# Aim of the exercise
Look through the entries below and count the lines with the word "AperFunction" in them; give only the number.
--------------------------------
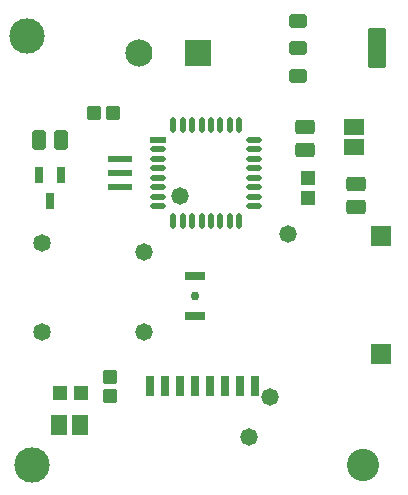
<source format=gbr>
%TF.GenerationSoftware,Altium Limited,Altium Designer,20.0.13 (296)*%
G04 Layer_Color=8388736*
%FSLAX45Y45*%
%MOMM*%
%TF.FileFunction,Soldermask,Top*%
%TF.Part,Single*%
G01*
G75*
%TA.AperFunction,SMDPad,CuDef*%
%ADD13R,1.70000X0.80000*%
%ADD14C,0.75000*%
%ADD15R,1.35523X0.48583*%
G04:AMPARAMS|DCode=16|XSize=1.35523mm|YSize=0.48583mm|CornerRadius=0.24292mm|HoleSize=0mm|Usage=FLASHONLY|Rotation=0.000|XOffset=0mm|YOffset=0mm|HoleType=Round|Shape=RoundedRectangle|*
%AMROUNDEDRECTD16*
21,1,1.35523,0.00000,0,0,0.0*
21,1,0.86940,0.48583,0,0,0.0*
1,1,0.48583,0.43470,0.00000*
1,1,0.48583,-0.43470,0.00000*
1,1,0.48583,-0.43470,0.00000*
1,1,0.48583,0.43470,0.00000*
%
%ADD16ROUNDEDRECTD16*%
G04:AMPARAMS|DCode=17|XSize=0.48583mm|YSize=1.35523mm|CornerRadius=0.24292mm|HoleSize=0mm|Usage=FLASHONLY|Rotation=0.000|XOffset=0mm|YOffset=0mm|HoleType=Round|Shape=RoundedRectangle|*
%AMROUNDEDRECTD17*
21,1,0.48583,0.86940,0,0,0.0*
21,1,0.00000,1.35523,0,0,0.0*
1,1,0.48583,0.00000,-0.43470*
1,1,0.48583,0.00000,-0.43470*
1,1,0.48583,0.00000,0.43470*
1,1,0.48583,0.00000,0.43470*
%
%ADD17ROUNDEDRECTD17*%
%TA.AperFunction,ComponentPad*%
%ADD40C,2.30320*%
%ADD41R,2.30320X2.30320*%
%ADD42R,1.70320X1.70320*%
%ADD43C,1.48320*%
%ADD44R,0.80320X1.80320*%
%TA.AperFunction,ViaPad*%
%ADD45C,1.47320*%
%ADD46C,2.73320*%
%ADD47C,3.00320*%
%TA.AperFunction,SMDPad,CuDef*%
%ADD51R,1.67320X1.36320*%
G04:AMPARAMS|DCode=52|XSize=1.2032mm|YSize=1.6232mm|CornerRadius=0.2266mm|HoleSize=0mm|Usage=FLASHONLY|Rotation=90.000|XOffset=0mm|YOffset=0mm|HoleType=Round|Shape=RoundedRectangle|*
%AMROUNDEDRECTD52*
21,1,1.20320,1.17000,0,0,90.0*
21,1,0.75000,1.62320,0,0,90.0*
1,1,0.45320,0.58500,0.37500*
1,1,0.45320,0.58500,-0.37500*
1,1,0.45320,-0.58500,-0.37500*
1,1,0.45320,-0.58500,0.37500*
%
%ADD52ROUNDEDRECTD52*%
%ADD53R,1.20320X1.30320*%
%ADD54R,2.10320X0.60320*%
G04:AMPARAMS|DCode=55|XSize=1.1432mm|YSize=1.2232mm|CornerRadius=0.1956mm|HoleSize=0mm|Usage=FLASHONLY|Rotation=0.000|XOffset=0mm|YOffset=0mm|HoleType=Round|Shape=RoundedRectangle|*
%AMROUNDEDRECTD55*
21,1,1.14320,0.83200,0,0,0.0*
21,1,0.75200,1.22320,0,0,0.0*
1,1,0.39120,0.37600,-0.41600*
1,1,0.39120,-0.37600,-0.41600*
1,1,0.39120,-0.37600,0.41600*
1,1,0.39120,0.37600,0.41600*
%
%ADD55ROUNDEDRECTD55*%
G04:AMPARAMS|DCode=56|XSize=1.2032mm|YSize=1.6232mm|CornerRadius=0.2266mm|HoleSize=0mm|Usage=FLASHONLY|Rotation=180.000|XOffset=0mm|YOffset=0mm|HoleType=Round|Shape=RoundedRectangle|*
%AMROUNDEDRECTD56*
21,1,1.20320,1.17000,0,0,180.0*
21,1,0.75000,1.62320,0,0,180.0*
1,1,0.45320,-0.37500,0.58500*
1,1,0.45320,0.37500,0.58500*
1,1,0.45320,0.37500,-0.58500*
1,1,0.45320,-0.37500,-0.58500*
%
%ADD56ROUNDEDRECTD56*%
%ADD57R,0.80320X1.35320*%
%ADD58R,1.30320X1.20320*%
%ADD59R,1.36320X1.67320*%
G04:AMPARAMS|DCode=60|XSize=1.1432mm|YSize=1.2232mm|CornerRadius=0.1956mm|HoleSize=0mm|Usage=FLASHONLY|Rotation=270.000|XOffset=0mm|YOffset=0mm|HoleType=Round|Shape=RoundedRectangle|*
%AMROUNDEDRECTD60*
21,1,1.14320,0.83200,0,0,270.0*
21,1,0.75200,1.22320,0,0,270.0*
1,1,0.39120,-0.41600,-0.37600*
1,1,0.39120,-0.41600,0.37600*
1,1,0.39120,0.41600,0.37600*
1,1,0.39120,0.41600,-0.37600*
%
%ADD60ROUNDEDRECTD60*%
G04:AMPARAMS|DCode=61|XSize=3.4432mm|YSize=1.5132mm|CornerRadius=0.19985mm|HoleSize=0mm|Usage=FLASHONLY|Rotation=270.000|XOffset=0mm|YOffset=0mm|HoleType=Round|Shape=RoundedRectangle|*
%AMROUNDEDRECTD61*
21,1,3.44320,1.11350,0,0,270.0*
21,1,3.04350,1.51320,0,0,270.0*
1,1,0.39970,-0.55675,-1.52175*
1,1,0.39970,-0.55675,1.52175*
1,1,0.39970,0.55675,1.52175*
1,1,0.39970,0.55675,-1.52175*
%
%ADD61ROUNDEDRECTD61*%
G04:AMPARAMS|DCode=62|XSize=1.1332mm|YSize=1.5132mm|CornerRadius=0.17135mm|HoleSize=0mm|Usage=FLASHONLY|Rotation=270.000|XOffset=0mm|YOffset=0mm|HoleType=Round|Shape=RoundedRectangle|*
%AMROUNDEDRECTD62*
21,1,1.13320,1.17050,0,0,270.0*
21,1,0.79050,1.51320,0,0,270.0*
1,1,0.34270,-0.58525,-0.39525*
1,1,0.34270,-0.58525,0.39525*
1,1,0.34270,0.58525,0.39525*
1,1,0.34270,0.58525,-0.39525*
%
%ADD62ROUNDEDRECTD62*%
D13*
X13271500Y8399602D02*
D03*
Y8059598D02*
D03*
D14*
Y8229600D02*
D03*
D15*
X12955386Y9550999D02*
D03*
D16*
Y9471000D02*
D03*
Y9391000D02*
D03*
Y9311000D02*
D03*
Y9231000D02*
D03*
Y9151000D02*
D03*
Y9071000D02*
D03*
Y8991001D02*
D03*
X13770483D02*
D03*
Y9071000D02*
D03*
Y9151000D02*
D03*
Y9231000D02*
D03*
Y9311000D02*
D03*
Y9391000D02*
D03*
Y9471000D02*
D03*
Y9550999D02*
D03*
D17*
X13082935Y8863452D02*
D03*
X13162935D02*
D03*
X13242935D02*
D03*
X13322935D02*
D03*
X13402934D02*
D03*
X13482935D02*
D03*
X13562935D02*
D03*
X13642934D02*
D03*
Y9678548D02*
D03*
X13562935D02*
D03*
X13482935D02*
D03*
X13402934D02*
D03*
X13322935D02*
D03*
X13242935D02*
D03*
X13162935D02*
D03*
X13082935D02*
D03*
D40*
X12796901Y10287000D02*
D03*
D41*
X13296899D02*
D03*
D42*
X14846300Y8733572D02*
D03*
Y7734300D02*
D03*
D43*
X11976100Y8675527D02*
D03*
Y7926227D02*
D03*
D44*
X13525500Y7467600D02*
D03*
X13398500D02*
D03*
X13271500D02*
D03*
X13144501D02*
D03*
X13017500D02*
D03*
X12890500D02*
D03*
X13652521D02*
D03*
X13776961D02*
D03*
D45*
X12839700Y7924800D02*
D03*
Y8597900D02*
D03*
X13903960Y7376160D02*
D03*
X14056360Y8755380D02*
D03*
X13144501Y9077960D02*
D03*
X13728700Y7038340D02*
D03*
D46*
X14693900Y6794500D02*
D03*
D47*
X11887200D02*
D03*
X11849100Y10426700D02*
D03*
D51*
X14617700Y9663801D02*
D03*
Y9487799D02*
D03*
D52*
X14630400Y9174002D02*
D03*
Y8987003D02*
D03*
X14198599Y9656602D02*
D03*
Y9469603D02*
D03*
D53*
X14224001Y9228999D02*
D03*
Y9059001D02*
D03*
D54*
X12636500Y9391000D02*
D03*
Y9151000D02*
D03*
Y9271000D02*
D03*
D55*
X12573000Y9779000D02*
D03*
X12415002D02*
D03*
D56*
X11946103Y9550400D02*
D03*
X12133102D02*
D03*
D57*
X12134601Y9257248D02*
D03*
X11944599D02*
D03*
X12039600Y9032250D02*
D03*
D58*
X12298502Y7404100D02*
D03*
X12128500D02*
D03*
D59*
X12292701Y7137400D02*
D03*
X12116699D02*
D03*
D60*
X12547600Y7385802D02*
D03*
Y7543800D02*
D03*
D61*
X14812498Y10325100D02*
D03*
D62*
X14143501Y10096099D02*
D03*
Y10325100D02*
D03*
Y10554101D02*
D03*
%TF.MD5,7420bb4cb8c5749ab534cbff478d3c2d*%
M02*

</source>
--------------------------------
# Written solution
4